Is the Irish border problem being used to frustrate Brexit? That’s the claim made by the Foreign Secretary this morning. After Sky News published an excerpt of a letter Boris Johnson wrote to the Prime Minister in which he appeared to concede that physical infrastructure at the border post-Brexit was an option, Johnson gave a breakfast interview (straight from his run) to try and clarify his comments. Johnson insisted the letter he wrote was ‘very good’ (and said he looks forward to publishing it in full) but warned that the border issue was being exploited by those who wish to frustrate Brexit:
‘What is going on at the moment is that the issue of the Northern Irish border is being used quite a lot politically to try and keep the UK in the customs union – effectively the single market – so we cannot really leave the EU. That is what is going on.’
This is a growing concern among Brexiteers. And it’s certainly not helped by draft EU withdrawal treaty that proposes a ‘backstop’ which says that if no better solution is found, Northern Ireland would remain in ‘full alignment’ with the EU’s single market and customs union.

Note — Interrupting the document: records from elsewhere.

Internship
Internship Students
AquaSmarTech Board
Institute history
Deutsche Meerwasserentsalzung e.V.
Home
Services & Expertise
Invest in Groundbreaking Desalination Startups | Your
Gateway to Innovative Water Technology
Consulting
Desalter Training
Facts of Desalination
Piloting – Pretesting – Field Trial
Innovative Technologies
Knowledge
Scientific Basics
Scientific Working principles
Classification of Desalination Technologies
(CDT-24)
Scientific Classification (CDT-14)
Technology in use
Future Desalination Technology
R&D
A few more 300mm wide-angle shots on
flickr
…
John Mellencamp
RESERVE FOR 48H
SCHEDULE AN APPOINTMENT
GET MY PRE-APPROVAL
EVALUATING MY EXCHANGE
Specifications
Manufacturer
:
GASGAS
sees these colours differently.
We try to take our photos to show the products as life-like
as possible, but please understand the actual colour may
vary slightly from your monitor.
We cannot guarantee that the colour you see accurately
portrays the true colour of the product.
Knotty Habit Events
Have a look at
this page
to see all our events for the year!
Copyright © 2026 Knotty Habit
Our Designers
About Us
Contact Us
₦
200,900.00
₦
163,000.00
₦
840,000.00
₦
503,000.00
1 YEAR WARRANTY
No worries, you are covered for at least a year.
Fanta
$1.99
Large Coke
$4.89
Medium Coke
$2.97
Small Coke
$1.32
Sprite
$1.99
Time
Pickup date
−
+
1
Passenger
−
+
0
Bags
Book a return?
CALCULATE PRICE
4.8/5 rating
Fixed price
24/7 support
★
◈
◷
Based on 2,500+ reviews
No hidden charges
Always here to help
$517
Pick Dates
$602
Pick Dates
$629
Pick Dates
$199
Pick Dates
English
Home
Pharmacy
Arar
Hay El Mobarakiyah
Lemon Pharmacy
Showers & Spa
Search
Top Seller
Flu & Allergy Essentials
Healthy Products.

Now the agreement the UK government reached with Brussels on the Irish border in stage one was always regarded as something of a fudge. It was a series of words that could mean different things to different groups – Brussels, the Republic of Ireland, the UK government, Boris Johnson, Philip Hammond and, of course, the DUP. What’s makes things even harder, however, is that the text was very clear on what would constitutes a hard border – no physical infrastructure. That means the workarounds are limited.
Now Brexiteers worry that opponents of Brexit are using the issue to try and bounce the UK into a ‘soft Brexit’ of staying in ‘a’ customs union. There’s a clear co-ordinated effort in recent weeks to push for this – and added pressure on the Tories over this now that Labour has backed ‘a’ customs union. However, the other side say that if the UK government have an alternative solution to the Irish border then they are more than willing to hear it. The problem for Theresa May is that the Conservative approach to solving the problem is to work out the trade relationship first and then work out how that can be made compatible with the agreed Irish border text. This means their solution can’t make it into the legal agreement on phase one of the talks, which didn’t include any discussions on trade. Whether they can go about it in this order remains unknown.